Lay a large sheet of plastic wrap on a clean work surface and lay two rows of pancetta lengthways on top. Make sure the second row of pancetta overlaps the first by 2 inches (see step by step photos for reference).
Put the meatloaf mixture on top of the pancetta and flatten it into a rough rectangle shape. Cut the taleggio and mozzarella into cubes or strips and add it along the middle of the meat.
Shape the meat over the cheese into a large log. Spend a minute or two smoothing out and sealing all the cracks around the meatloaf. This is an important step to stop the cheese from oozing out.
Next, wrap the pancetta all around the meatloaf tucking in the ends tightly. Keep it wrapped in plastic wrap and refrigerate for at least 30 minutes.
Once ready, pre-heat the oven to 350F/180C.
Remove the meatloaf and place on a large baking tray and tie it firmly with kitchen string (one large loop around the length and 7-8 loops around the width).
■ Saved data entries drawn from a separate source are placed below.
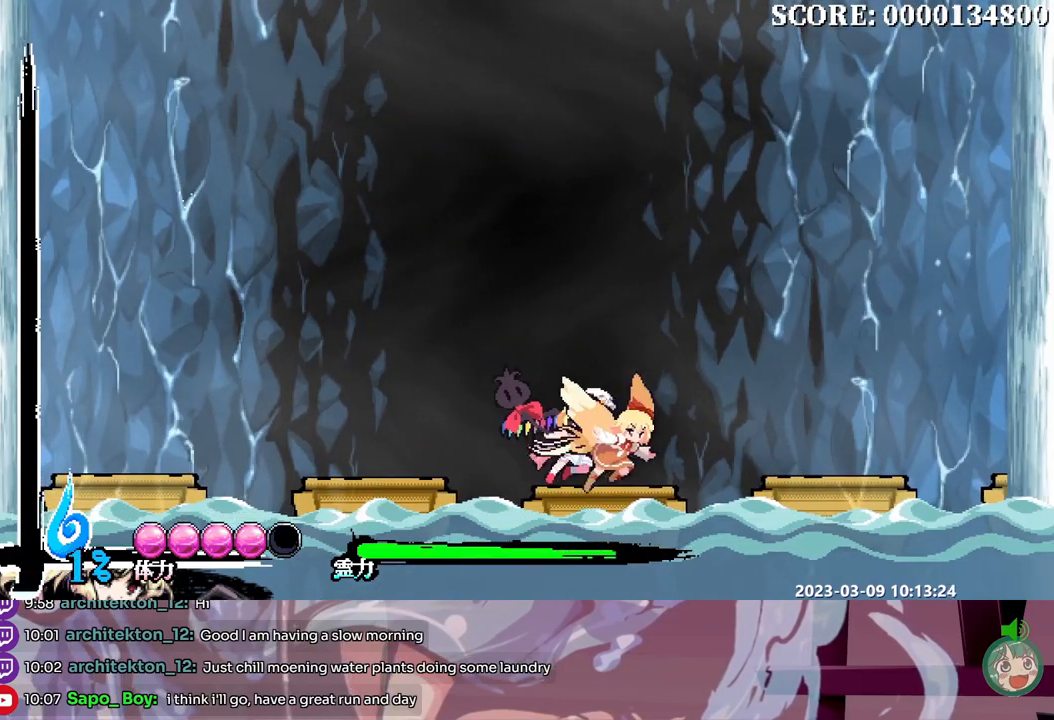
{"dt_ms": 500, "buttons": [], "events": [[117, "DPAD_RIGHT", "up"], [133, "DPAD_LEFT", "down"], [233, "DPAD_LEFT", "up"], [267, "DPAD_RIGHT", "down"], [417, "DPAD_RIGHT", "up"]]}
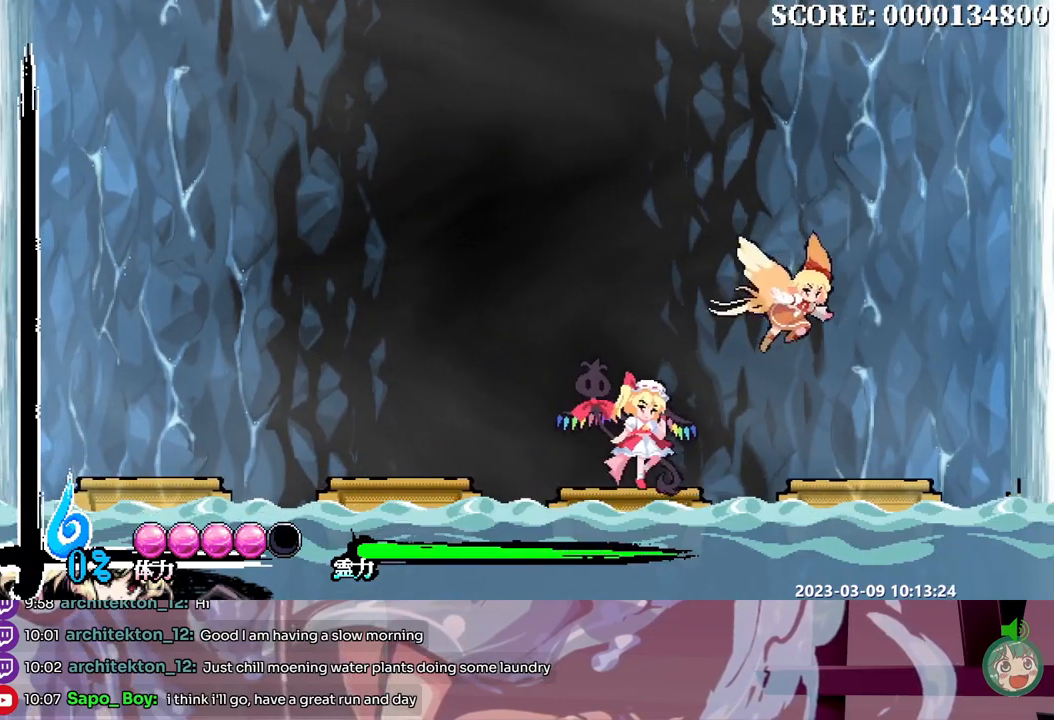
{"dt_ms": 500, "buttons": [], "events": []}
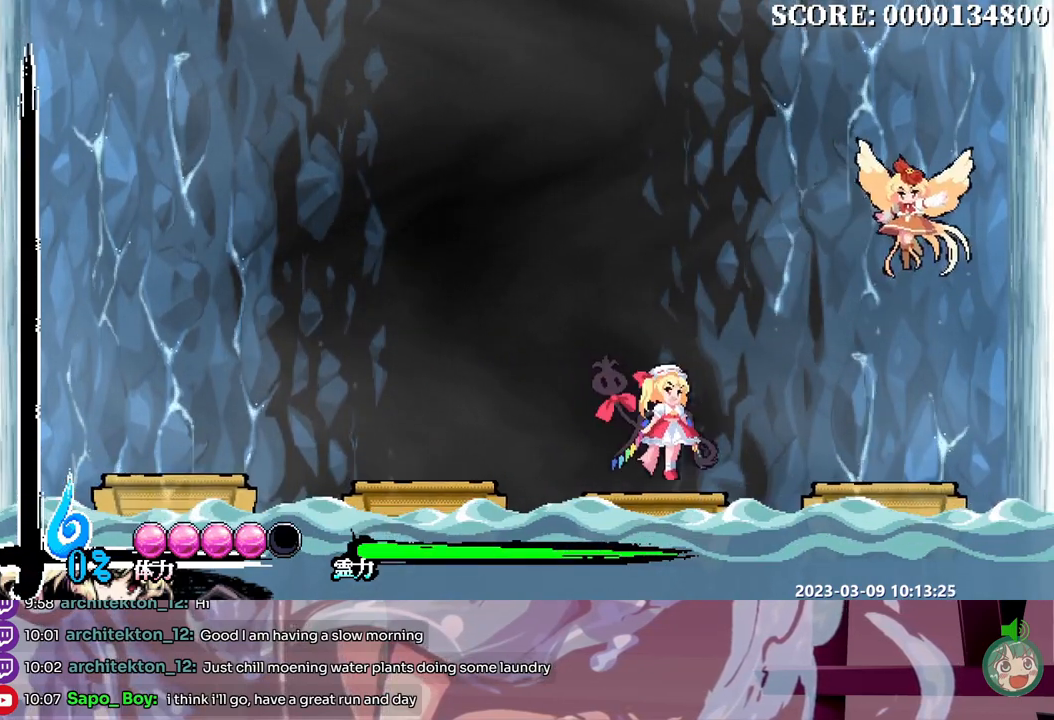
{"dt_ms": 500, "buttons": ["DPAD_LEFT"], "events": [[100, "DPAD_LEFT", "down"]]}
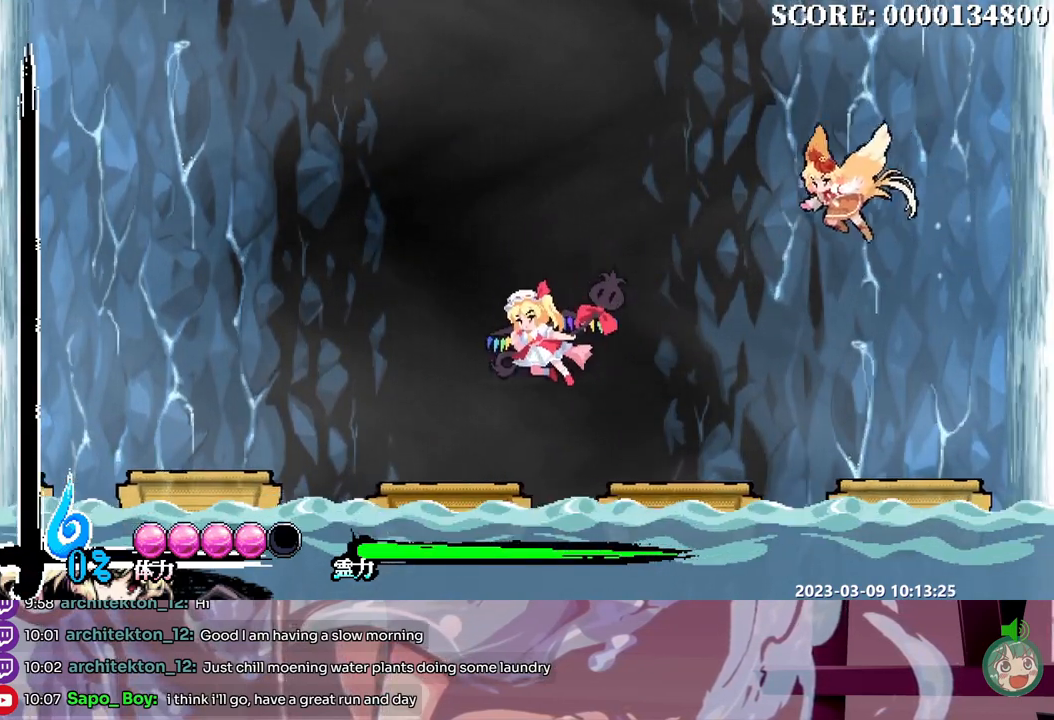
{"dt_ms": 500, "buttons": [], "events": [[283, "DPAD_LEFT", "up"]]}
This gives the meatloaf extra support to keep the cheese in the middle.
Bake in the oven for 80 minutes until cooked through and crispy on the outside.
To make the tomato sauce
You can make the sauce while the meatloaf is cooking then heat it up before serving (it only takes 10-15 minutes to make)
Add the olive oil to a large pan and add the finely chopped garlic. Saute for around a minute until fragrant.
Next, add the canned tomatoes. Add around 1 tablespoon of water to the cans, rinse out any leftover tomato and add it to the sauce. Crush the tomatoes with a potato masher for a smoother sauce.
Simmer for 10-15 minutes until reduced slightly. Add torn fresh basil, stir and set aside.
Once cooked, remove the meatloaf from the oven and let it rest for 10 minutes before cutting. Serve with the tomato sauce and sides such as roast potatoes and green beans.